* **Provided text**
Population (2025-12-31)
- • Total: 4,272
- • Density: 65.37/km^{2} (169.3/sq mi)
- Time zone: UTC+01:00 (CET)
- • Summer (DST): UTC+02:00 (CEST)
- Postal codes: 59969
- Dialling codes: 02984
- Vehicle registration: HSK
- Website: Official website

= Hallenberg =

Hallenberg (/de/) is a town in the Hochsauerland district, in North Rhine-Westphalia, Germany.

==Geography==
Hallenberg is situated approximately 15 km southeast of Winterberg and 35 km north of Marburg (in Hesse).

=== Neighbouring places ===
- Allendorf (in Hesse)
- Bad Berleburg
- Bromskirchen (in Hesse)
- Frankenberg, Hesse
- Lichtenfels, Hesse
- Medebach
- Winterberg

=== Division of the town ===
Hallenberg consists of 4 districts: the town proper and 3 villages:
- Hallenberg (2,660 inhabitants, 34.72 km²)
- Braunshausen (350 inhabitants, 9.08 km²)
- Hesborn (1,060 inhabitants, 14,18 km²)
- Liesen (780 inhabitants, 7,38 km²)

* **Tasks for this exercise**
A. Using the Hallenberg text, decide whether each statement agrees with it: (i) Hallenberg is in the Hochsauerland district; (ii) Hallenberg lies about 35 km south of Marburg; (iii) Liesen has more inhabitants than Braunshausen. Answer yes or no for each and quote the deciding words.
B. Reproduce the Hallenberg text from "- • Summer (DST): UTC+02:00" to "North Rhine-Westphalia, Germany.", word for word.

* **Records supplied**
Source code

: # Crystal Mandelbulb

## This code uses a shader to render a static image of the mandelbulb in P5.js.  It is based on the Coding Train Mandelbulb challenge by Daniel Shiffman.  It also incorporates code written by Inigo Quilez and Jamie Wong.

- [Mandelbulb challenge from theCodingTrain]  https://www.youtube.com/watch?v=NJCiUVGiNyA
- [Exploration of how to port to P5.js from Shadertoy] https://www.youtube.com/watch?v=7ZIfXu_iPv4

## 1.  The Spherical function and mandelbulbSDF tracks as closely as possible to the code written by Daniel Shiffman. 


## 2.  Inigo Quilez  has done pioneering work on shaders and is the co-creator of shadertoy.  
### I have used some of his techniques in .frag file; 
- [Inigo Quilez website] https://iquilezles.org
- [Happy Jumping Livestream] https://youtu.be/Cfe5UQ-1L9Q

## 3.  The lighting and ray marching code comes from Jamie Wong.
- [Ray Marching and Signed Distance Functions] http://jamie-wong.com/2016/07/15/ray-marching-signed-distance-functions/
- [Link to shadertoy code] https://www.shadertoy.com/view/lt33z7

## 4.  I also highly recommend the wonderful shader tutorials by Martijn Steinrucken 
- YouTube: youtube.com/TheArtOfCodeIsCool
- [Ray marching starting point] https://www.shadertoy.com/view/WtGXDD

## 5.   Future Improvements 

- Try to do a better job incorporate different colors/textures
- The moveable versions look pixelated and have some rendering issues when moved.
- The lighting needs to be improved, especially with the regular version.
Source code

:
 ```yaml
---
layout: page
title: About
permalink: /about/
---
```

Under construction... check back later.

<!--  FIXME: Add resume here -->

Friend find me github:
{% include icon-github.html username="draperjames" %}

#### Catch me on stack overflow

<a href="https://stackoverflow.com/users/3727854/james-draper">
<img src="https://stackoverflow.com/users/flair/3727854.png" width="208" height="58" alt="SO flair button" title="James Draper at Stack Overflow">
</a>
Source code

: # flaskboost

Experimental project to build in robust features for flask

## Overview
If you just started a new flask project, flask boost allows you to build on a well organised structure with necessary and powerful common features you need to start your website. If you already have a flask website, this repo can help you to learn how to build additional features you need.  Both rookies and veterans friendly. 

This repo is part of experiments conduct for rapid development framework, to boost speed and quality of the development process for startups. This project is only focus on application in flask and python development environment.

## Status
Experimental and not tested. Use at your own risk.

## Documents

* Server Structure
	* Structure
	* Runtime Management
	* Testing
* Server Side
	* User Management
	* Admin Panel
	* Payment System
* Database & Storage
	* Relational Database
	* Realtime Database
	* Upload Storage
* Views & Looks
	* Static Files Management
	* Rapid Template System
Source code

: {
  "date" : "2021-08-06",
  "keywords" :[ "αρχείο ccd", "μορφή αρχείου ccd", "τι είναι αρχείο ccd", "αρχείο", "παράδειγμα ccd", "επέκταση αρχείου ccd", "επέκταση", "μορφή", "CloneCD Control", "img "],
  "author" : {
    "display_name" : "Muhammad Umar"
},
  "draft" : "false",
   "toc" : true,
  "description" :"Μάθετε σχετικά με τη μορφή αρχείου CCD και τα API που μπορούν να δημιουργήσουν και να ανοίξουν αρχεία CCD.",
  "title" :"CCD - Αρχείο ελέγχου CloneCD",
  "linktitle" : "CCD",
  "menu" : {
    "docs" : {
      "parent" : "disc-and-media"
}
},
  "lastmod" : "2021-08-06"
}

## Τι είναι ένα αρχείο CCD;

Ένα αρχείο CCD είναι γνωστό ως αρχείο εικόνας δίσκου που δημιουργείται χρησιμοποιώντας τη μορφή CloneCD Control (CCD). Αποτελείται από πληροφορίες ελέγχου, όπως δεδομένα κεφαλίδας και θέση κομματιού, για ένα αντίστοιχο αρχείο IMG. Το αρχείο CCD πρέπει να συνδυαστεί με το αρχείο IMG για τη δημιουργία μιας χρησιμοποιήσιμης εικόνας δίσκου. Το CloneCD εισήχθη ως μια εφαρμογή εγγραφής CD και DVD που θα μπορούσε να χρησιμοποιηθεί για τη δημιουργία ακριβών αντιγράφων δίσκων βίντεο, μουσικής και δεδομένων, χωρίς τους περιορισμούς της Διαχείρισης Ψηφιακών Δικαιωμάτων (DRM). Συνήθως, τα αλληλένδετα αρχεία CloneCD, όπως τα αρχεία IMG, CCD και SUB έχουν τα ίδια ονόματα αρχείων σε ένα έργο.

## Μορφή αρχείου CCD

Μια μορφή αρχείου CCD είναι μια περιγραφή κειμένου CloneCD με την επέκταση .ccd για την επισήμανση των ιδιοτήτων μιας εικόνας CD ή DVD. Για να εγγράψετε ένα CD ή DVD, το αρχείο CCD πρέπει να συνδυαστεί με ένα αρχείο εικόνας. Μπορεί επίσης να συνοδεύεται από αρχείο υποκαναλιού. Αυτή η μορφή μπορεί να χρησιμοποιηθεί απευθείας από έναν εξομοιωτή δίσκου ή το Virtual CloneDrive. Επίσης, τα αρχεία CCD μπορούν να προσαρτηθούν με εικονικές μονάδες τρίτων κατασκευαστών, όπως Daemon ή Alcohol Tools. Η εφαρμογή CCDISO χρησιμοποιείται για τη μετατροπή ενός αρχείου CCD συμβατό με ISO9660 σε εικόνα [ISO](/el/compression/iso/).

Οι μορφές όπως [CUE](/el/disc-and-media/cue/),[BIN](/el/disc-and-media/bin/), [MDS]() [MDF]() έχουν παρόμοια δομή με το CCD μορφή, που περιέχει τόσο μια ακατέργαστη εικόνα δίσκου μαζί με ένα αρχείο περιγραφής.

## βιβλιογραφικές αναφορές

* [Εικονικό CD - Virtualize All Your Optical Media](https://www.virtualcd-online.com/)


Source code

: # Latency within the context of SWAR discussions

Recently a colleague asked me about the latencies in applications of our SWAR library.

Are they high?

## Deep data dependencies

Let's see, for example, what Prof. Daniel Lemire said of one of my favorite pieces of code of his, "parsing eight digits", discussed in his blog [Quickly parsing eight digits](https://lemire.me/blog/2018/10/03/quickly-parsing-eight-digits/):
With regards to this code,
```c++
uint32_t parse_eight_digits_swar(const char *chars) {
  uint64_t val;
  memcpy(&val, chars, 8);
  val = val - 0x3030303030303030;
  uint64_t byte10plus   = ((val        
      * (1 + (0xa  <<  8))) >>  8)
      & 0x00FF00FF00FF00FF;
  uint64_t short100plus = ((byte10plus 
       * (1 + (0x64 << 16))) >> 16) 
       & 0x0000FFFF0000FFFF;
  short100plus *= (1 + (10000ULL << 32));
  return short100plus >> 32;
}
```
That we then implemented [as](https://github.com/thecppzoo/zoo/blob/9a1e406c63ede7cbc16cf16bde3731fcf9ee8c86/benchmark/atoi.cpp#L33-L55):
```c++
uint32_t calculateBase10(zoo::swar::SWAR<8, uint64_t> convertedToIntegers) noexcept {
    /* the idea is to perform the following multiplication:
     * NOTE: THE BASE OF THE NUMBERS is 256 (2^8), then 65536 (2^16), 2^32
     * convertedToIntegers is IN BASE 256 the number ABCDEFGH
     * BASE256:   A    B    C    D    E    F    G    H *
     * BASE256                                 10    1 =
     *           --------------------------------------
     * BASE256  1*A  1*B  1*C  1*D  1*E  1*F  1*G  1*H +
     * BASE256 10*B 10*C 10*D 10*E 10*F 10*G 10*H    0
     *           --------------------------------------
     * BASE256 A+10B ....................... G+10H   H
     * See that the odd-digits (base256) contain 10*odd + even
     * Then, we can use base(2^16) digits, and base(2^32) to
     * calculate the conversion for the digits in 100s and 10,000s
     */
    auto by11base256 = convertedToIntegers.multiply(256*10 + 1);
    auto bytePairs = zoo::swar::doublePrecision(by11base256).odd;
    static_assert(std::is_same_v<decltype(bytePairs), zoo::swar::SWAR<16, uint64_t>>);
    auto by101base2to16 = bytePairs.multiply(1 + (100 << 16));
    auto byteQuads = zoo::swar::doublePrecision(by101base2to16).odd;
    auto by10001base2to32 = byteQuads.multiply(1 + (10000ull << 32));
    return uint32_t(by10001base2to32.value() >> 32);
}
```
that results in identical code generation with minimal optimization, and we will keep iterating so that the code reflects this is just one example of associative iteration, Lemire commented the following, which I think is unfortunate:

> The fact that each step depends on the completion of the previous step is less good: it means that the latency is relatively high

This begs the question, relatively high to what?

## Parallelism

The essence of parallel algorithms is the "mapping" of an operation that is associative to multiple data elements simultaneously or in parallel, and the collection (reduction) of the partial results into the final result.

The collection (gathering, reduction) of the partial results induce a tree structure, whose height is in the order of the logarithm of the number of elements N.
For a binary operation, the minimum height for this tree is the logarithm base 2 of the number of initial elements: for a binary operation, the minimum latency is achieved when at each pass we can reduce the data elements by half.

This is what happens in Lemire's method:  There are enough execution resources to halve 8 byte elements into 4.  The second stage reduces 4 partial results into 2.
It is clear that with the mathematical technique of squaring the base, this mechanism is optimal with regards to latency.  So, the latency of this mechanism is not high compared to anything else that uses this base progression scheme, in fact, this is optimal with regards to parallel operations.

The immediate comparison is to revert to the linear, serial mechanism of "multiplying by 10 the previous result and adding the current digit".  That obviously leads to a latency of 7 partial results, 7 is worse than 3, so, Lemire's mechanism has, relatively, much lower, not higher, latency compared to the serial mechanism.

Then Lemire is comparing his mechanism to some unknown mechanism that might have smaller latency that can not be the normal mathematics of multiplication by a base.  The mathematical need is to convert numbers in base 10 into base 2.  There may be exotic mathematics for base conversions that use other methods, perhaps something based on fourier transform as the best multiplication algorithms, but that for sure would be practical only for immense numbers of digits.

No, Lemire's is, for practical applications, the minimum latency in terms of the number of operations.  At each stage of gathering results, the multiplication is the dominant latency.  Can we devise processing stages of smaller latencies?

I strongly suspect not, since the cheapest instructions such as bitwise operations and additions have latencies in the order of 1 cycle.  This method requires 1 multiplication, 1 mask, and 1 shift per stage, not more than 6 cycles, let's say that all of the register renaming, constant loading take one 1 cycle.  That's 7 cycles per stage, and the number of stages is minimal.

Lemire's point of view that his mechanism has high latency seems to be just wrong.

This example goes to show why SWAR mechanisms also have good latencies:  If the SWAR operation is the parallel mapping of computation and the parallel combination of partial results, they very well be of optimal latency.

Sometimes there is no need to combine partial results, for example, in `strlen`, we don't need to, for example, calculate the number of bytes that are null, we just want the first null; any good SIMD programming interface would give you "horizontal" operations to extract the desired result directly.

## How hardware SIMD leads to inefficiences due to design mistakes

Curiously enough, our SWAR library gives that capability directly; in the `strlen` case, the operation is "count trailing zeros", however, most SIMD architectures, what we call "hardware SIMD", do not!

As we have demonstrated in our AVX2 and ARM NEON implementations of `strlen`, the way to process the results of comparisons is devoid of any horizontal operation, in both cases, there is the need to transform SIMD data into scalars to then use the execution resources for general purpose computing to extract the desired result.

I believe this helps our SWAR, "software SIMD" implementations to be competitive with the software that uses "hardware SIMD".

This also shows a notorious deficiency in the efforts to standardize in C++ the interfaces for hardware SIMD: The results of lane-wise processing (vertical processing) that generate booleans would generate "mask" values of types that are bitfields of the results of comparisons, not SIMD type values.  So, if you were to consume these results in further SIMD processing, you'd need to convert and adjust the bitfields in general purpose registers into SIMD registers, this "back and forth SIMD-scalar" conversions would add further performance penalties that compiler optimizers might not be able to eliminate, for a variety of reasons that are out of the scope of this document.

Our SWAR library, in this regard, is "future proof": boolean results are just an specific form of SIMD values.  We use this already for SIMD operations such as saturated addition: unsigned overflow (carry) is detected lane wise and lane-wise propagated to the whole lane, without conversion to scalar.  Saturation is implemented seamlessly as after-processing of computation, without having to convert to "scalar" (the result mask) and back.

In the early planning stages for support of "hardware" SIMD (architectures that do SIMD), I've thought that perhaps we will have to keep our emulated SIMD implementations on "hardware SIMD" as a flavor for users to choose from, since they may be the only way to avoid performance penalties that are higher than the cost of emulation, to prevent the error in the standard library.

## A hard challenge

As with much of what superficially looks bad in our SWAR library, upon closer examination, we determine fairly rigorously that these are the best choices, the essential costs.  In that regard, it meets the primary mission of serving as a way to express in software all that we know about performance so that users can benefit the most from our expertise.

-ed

* **Answers to the exercises**
A.
(i) Yes: "Hallenberg (/de/) is a town in the Hochsauerland district"
(ii) No: "35 km north of Marburg (in Hesse)"
(iii) Yes: "Liesen (780 inhabitants" and "Braunshausen (350 inhabitants"

B.
- • Summer (DST): UTC+02:00 (CEST)
- Postal codes: 59969
- Dialling codes: 02984
- Vehicle registration: HSK
- Website: Official website

= Hallenberg =

Hallenberg (/de/) is a town in the Hochsauerland district, in North Rhine-Westphalia, Germany.